[EXTRACTED INFORMATION]

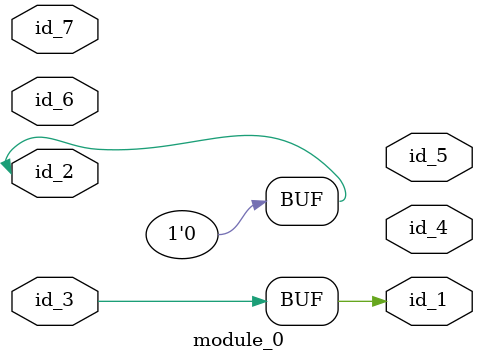
<source format=v>
module module_0 (
    id_1,
    id_2,
    id_3,
    id_4,
    id_5,
    id_6,
    id_7
);
  input id_7;
  inout id_6;
  output id_5;
  output id_4;
  inout id_3;
  inout id_2;
  output id_1;
  assign id_1 = id_3;
  assign id_2 = 1'b0;
endmodule

</source>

[/EXTRACTED INFORMATION]

Exclude images. Return the data above verbatim.

<source format=v>
module module_0 (
    id_1,
    id_2,
    id_3,
    id_4,
    id_5,
    id_6,
    id_7
);
  input id_7;
  inout id_6;
  output id_5;
  output id_4;
  inout id_3;
  inout id_2;
  output id_1;
  assign id_1 = id_3;
  assign id_2 = 1'b0;
endmodule

</source>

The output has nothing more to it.